Forrest hung on, staggering momentarily before he set himself. They stood, straining and glaring at each other with their faces a couple of feet apart, like fencers with crossed swords. The tire iron clanged distantly on the rocks below. Forrest’s face was scarlet from the strain, his cheeks distended. The tendons in his neck were popping. Gideon supposed he looked about the same.

“This is crazy, Forrest,” he said through clenched jaws. “Don’t make it worse on yourself… let go.”

Forrest kicked him in the hip with a size-twelve, lug-soled desert boot. Gideon stumbled backward over a rock and went down onto the seat of his pants, clinging to the barrel with his left hand and twisting furiously to keep the muzzle pointed away from him.

Forrest kicked at him again, catching him under the arm and tugging on the rifle at the same time. Flinching with pain and dragged over the stones by the heavier Forrest, Gideon held grimly on, forcing the muzzle to the side. Letting go would be the end of everything, for him and for Julie. The bullet was in the chamber, the gun was cocked, and Forrest’s finger was on the trigger. A quick, simple squeeze was all it would take for Gideon’s death. Julie’s wouldn’t be long in following.

Somehow he managed to scramble to his feet again, helped inadvertently by Forrest’s hauling on the rifle. But although he got his other hand on the gun again, his grip had slipped down almost to the muzzle. If not for the metal tag of the front sight, digging agonizingly into the fleshy heel of his hand, he would have lost hold altogether. He was winded now; that last kick had taken something out of him, and Forrest’s greater weight was grinding him down as the larger man continued to wrench at the rifle. His arms had begun to tremble. His fingers were wooden.

Why, I might lose, he thought dully. This man might actually kill me, kill Julie.

Forrest was fresher. Forrest was heavier. And Forrest had hold of the right end of the gun.

Breathing hard, Forrest seemed to sense a weakening. “God… damn… you,” he croaked, his broad back arched with the strain, his nostrils flaring, “let-”

Gideon let go.

Forrest flew back like a man shot out of a cannon. There was no cry or curse, no futile scrambling for balance, no expression of horror. His eyes, fixed on Gideon’s, showed only a dawning surprise. His mouth remained as it was, formed for the “g” in “go.” Two quick, stumbling backward steps and over the edge he went.
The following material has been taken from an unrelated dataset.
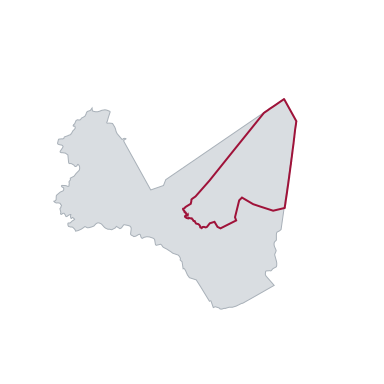 Tombouctou, Timbuktu, Mali shown in context, rotated 61°
{"feature_id": "8926073B54989133575544", "entity_name": "Tombouctou", "entity_type": "district", "adm_level": 2, "iso_a3": "MLI", "parent_name": "Mali", "parent_adm1": "Timbuktu", "projection": "robinson", "projection_center": [-3.022, 20.751], "detail": "fine", "context": "in_parent", "style": "outline", "palette": "rose", "viewbox_px": 384, "rotation_deg": 61, "n_neighbors": 0, "source": "geoboundaries", "source_scale": "gbopen_adm2", "svg_char_len": 6142}
<svg xmlns="http://www.w3.org/2000/svg" viewBox="0 0 384 384"><g transform="rotate(61 192 192)"><path d="M82.9,279.4L83.0,278.1L82.1,277.2L82.0,276.8L82.6,273.1L82.6,272.1L83.0,270.3L82.3,269.4L82.2,268.8L80.7,266.4L80.2,264.4L79.4,263.0L77.6,262.6L76.9,263.8L76.5,263.9L75.8,263.1L75.6,262.4L75.6,261.8L73.2,258.6L73.4,256.9L74.3,256.0L74.7,254.5L73.8,252.8L73.9,251.2L73.8,248.9L72.5,246.9L71.6,246.0L70.8,244.6L71.4,241.4L70.1,238.7L72.7,239.8L73.9,238.8L75.1,237.4L76.1,235.6L76.6,233.3L76.8,231.3L77.9,228.3L79.1,226.8L81.7,224.7L82.4,224.9L86.6,229.4L89.0,231.7L89.8,232.9L90.6,232.9L91.8,230.7L93.1,228.8L93.6,228.3L97.8,228.1L100.0,228.4L102.0,229.0L104.7,229.2L112.1,227.7L112.2,226.8L112.1,225.8L112.4,224.9L113.0,224.2L113.5,224.0L113.7,226.6L114.3,227.0L116.1,227.1L170.2,227.1L172.5,213.8L168.5,209.0L155.1,66.5L180.8,66.5L185.3,69.7L268.0,132.3L268.4,134.3L268.3,137.1L269.0,138.0L270.2,138.9L274.9,141.5L275.2,142.1L275.4,143.2L276.0,144.5L277.0,145.3L278.2,145.9L279.6,146.3L283.8,146.7L284.7,147.4L286.6,149.9L287.6,150.3L293.4,151.7L295.2,152.3L297.3,153.5L298.3,154.5L298.3,158.4L299.2,160.9L299.1,161.5L298.2,162.6L298.0,163.3L297.0,165.3L297.2,166.1L299.2,167.6L300.2,168.0L301.4,168.0L313.5,165.4L313.9,201.7L313.5,202.3L313.2,208.7L312.4,212.5L310.8,215.3L309.9,219.5L309.3,220.3L308.9,222.7L308.0,224.1L306.4,224.6L303.6,227.3L303.4,229.4L296.9,228.3L296.4,228.3L296.1,228.6L296.0,229.7L279.1,230.4L270.9,230.9L265.7,235.8L262.3,236.2L258.1,235.8L255.9,235.8L255.0,236.1L254.9,237.0L248.2,234.5L245.7,235.3L245.3,235.0L244.9,234.5L243.7,234.2L241.8,234.3L240.4,234.7L236.2,238.5L233.9,239.5L229.6,241.8L226.6,243.8L225.5,244.2L223.9,244.2L222.5,244.7L221.3,249.1L220.4,249.5L215.3,247.7L214.3,248.0L213.4,248.5L210.6,251.1L209.2,253.2L208.4,256.0L208.5,257.8L208.0,258.3L206.7,258.5L204.4,257.9L203.6,258.2L203.3,259.5L203.4,262.5L202.8,264.5L201.4,265.2L200.3,266.0L199.5,266.2L198.8,266.0L194.7,263.0L193.3,262.5L191.7,262.8L190.3,264.1L187.6,267.3L187.9,268.4L188.6,269.7L189.2,271.3L189.1,272.8L185.4,274.8L186.2,276.4L186.1,280.5L184.4,282.4L183.8,283.6L182.1,284.9L180.6,285.7L176.1,286.7L174.2,288.1L173.4,289.1L173.2,290.2L173.3,291.6L174.2,294.3L173.9,296.7L173.2,299.6L172.5,300.9L170.3,302.4L170.6,304.3L170.8,307.0L170.5,310.5L169.8,312.8L169.3,312.6L167.3,312.7L165.1,313.4L164.3,314.0L164.1,314.8L162.2,316.7L161.0,316.6L159.8,316.1L159.2,315.6L159.1,315.3L159.9,313.8L159.9,313.2L159.2,310.6L159.3,309.9L159.0,307.9L158.9,307.8L156.4,308.7L156.3,309.0L156.7,310.3L156.4,310.6L155.6,310.5L154.4,310.1L153.0,308.9L152.7,309.3L152.5,310.2L152.5,311.4L152.8,313.4L152.4,314.1L150.3,314.0L148.6,314.2L148.2,314.9L148.0,315.8L148.4,316.7L148.3,317.0L147.6,317.6L147.3,317.6L146.3,316.6L142.5,315.6L142.1,314.3L141.7,314.2L140.5,312.6L140.0,312.6L139.5,312.9L138.0,312.8L136.7,314.2L135.8,316.0L134.7,316.9L133.1,317.3L133.4,316.1L132.9,314.6L129.6,312.6L129.1,311.8L128.2,307.3L128.3,306.0L128.5,304.9L128.4,304.0L128.0,303.3L127.1,302.6L126.0,302.3L124.7,303.2L124.1,303.3L123.5,303.3L123.2,302.9L123.2,302.5L124.7,300.1L125.4,299.1L126.8,298.0L127.1,297.4L127.2,296.9L127.0,296.6L126.1,296.1L124.7,295.0L123.9,294.9L123.2,294.4L122.6,292.7L122.2,292.3L121.5,292.1L120.9,291.7L121.0,287.5L119.6,284.4L118.4,280.3L117.7,279.4L116.6,278.6L115.2,278.0L113.9,277.9L112.5,278.3L112.5,278.7L113.3,280.0L113.4,280.7L113.3,281.4L113.0,281.9L111.1,282.3L108.6,283.8L107.7,285.5L107.1,285.7L106.1,285.5L99.4,282.6L96.6,283.9L94.7,286.4L94.3,287.2L93.4,287.9L92.9,287.9L92.4,287.4L90.5,283.6L89.7,282.7L88.6,282.7L87.7,283.3L86.7,284.6L85.5,285.8L84.8,286.1L84.1,285.9L81.4,283.4L81.2,282.8L82.5,279.8L82.9,279.4Z" fill="#d9dde1" stroke="#a8b0b8" stroke-width="1"/><path d="M238.3,167.2L234.9,166.6L222.2,154.8L221.1,151.0L232.3,144.4L238.2,139.0L247.7,130.1L250.9,118.7L250.4,118.2L249.9,117.9L249.7,117.8L248.9,117.2L248.7,117.0L247.2,115.8L246.7,115.5L246.3,115.1L246.1,115.0L245.7,114.7L243.7,113.2L239.6,110.0L236.5,107.7L234.3,106.0L230.3,103.0L228.7,101.8L226.7,100.3L226.2,100.0L226.2,99.9L225.9,99.7L225.5,99.4L224.9,99.0L224.6,98.8L224.5,98.7L222.0,96.8L218.7,94.4L218.1,93.9L217.9,93.8L217.7,93.6L217.1,93.2L216.1,92.4L215.6,92.0L215.2,91.7L214.9,91.6L214.2,91.1L213.7,90.7L213.4,90.4L212.8,90.0L212.1,89.5L211.8,89.3L211.7,89.2L211.0,88.7L209.6,87.6L208.4,86.8L207.2,85.9L207.0,85.7L206.9,85.7L205.6,84.7L204.2,83.7L203.5,83.2L202.3,82.3L200.7,81.1L200.0,80.6L199.9,80.5L198.7,79.6L194.4,76.6L194.1,76.3L192.8,75.4L192.5,75.2L187.6,71.7L184.2,69.1L183.2,68.3L181.4,67.0L181.1,66.8L180.7,66.4L178.2,66.4L174.7,66.4L174.1,66.4L169.5,66.4L163.6,66.4L159.4,66.4L156.9,66.4L155.5,66.4L155.4,66.5L155.4,66.8L155.5,67.5L155.8,71.0L156.4,77.0L156.7,80.5L156.9,83.4L157.0,84.3L157.2,85.6L157.3,86.4L157.3,86.6L157.4,87.8L157.4,88.1L157.5,88.5L157.5,88.8L157.5,89.2L157.6,89.4L157.6,89.9L157.7,90.5L157.7,90.8L171.0,123.5L175.8,135.3L190.5,171.2L197.6,191.1L197.8,193.0L198.0,194.9L198.3,196.1L199.9,197.2L201.7,198.8L201.9,203.7L202.0,205.1L202.2,205.6L202.3,205.9L202.5,206.4L202.5,206.9L202.5,207.3L202.4,207.6L202.3,207.9L202.5,208.1L202.9,208.0L203.2,208.2L203.6,208.2L204.0,208.2L204.3,208.1L204.6,208.1L204.8,207.9L205.2,207.9L205.7,208.1L206.0,208.2L206.2,207.9L206.3,207.7L206.5,207.6L206.9,207.5L207.1,207.6L207.2,207.8L207.3,207.8L207.5,207.7L207.8,207.5L208.0,207.4L208.4,207.5L208.5,207.5L208.7,207.8L208.8,207.8L208.8,207.7L209.0,207.5L209.0,207.4L209.3,207.2L209.6,207.1L209.8,207.1L210.0,207.1L210.1,206.9L210.0,206.7L210.3,206.8L210.5,206.8L210.5,206.7L210.6,206.9L210.0,208.3L209.8,208.8L209.7,209.4L209.8,209.9L210.4,210.1L212.0,209.4L213.3,208.1L213.1,207.6L213.1,207.3L213.7,206.8L214.2,206.2L214.3,206.1L214.9,205.0L215.2,205.0L215.5,205.0L215.8,205.0L216.3,204.7L216.7,204.7L217.1,204.7L217.6,204.7L218.0,204.7L218.4,204.4L218.6,203.9L218.9,203.7L219.2,203.9L219.7,203.8L220.8,203.8L221.6,203.7L223.2,202.0L223.5,201.9L224.3,201.6L225.1,201.5L226.4,201.5L226.6,201.8L227.0,201.9L227.3,201.7L227.7,201.0L228.2,200.9L227.8,199.6L228.3,198.5L229.6,197.2L229.8,196.0L229.4,194.9L228.0,191.6L229.0,186.8L234.9,186.6L237.6,184.7L238.3,167.2Z" fill="none" stroke="#9f1239" stroke-width="2"/></g></svg>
Over the edge and down, not in the parabolic arc that Gideon anticipated but down, like a safe falling out of a window. A moment later, out of sight, the rifle went off, mercifully overriding the sound that Gideon was listening for but trying not to hear. On his knees he edged to the rim and looked over in time to see Forrest sliding limply to the sand from the inclined top of a ten-foot-high boulder. The lolling neck, the impossible position in which his head came to rest, made it amply clear that the craniospinal junction had been severed.

So it was over. About Forrest he felt nothing; no triumph, no misgivings about taking a life, no soul-searching over whether there might have been a better way. Already he wasn’t sure if he’d meant for Forrest to plummet over the edge when he let go or if he’d just been trying to gain the advantage.

Either way, he didn’t much care. It was done, that was all, and he was alive and Julie was alive. Wearily, he wiped his hands on his pants.

Twenty yards away from Forrest the white Panama hat with its red band spiraled gently to the canyon floor.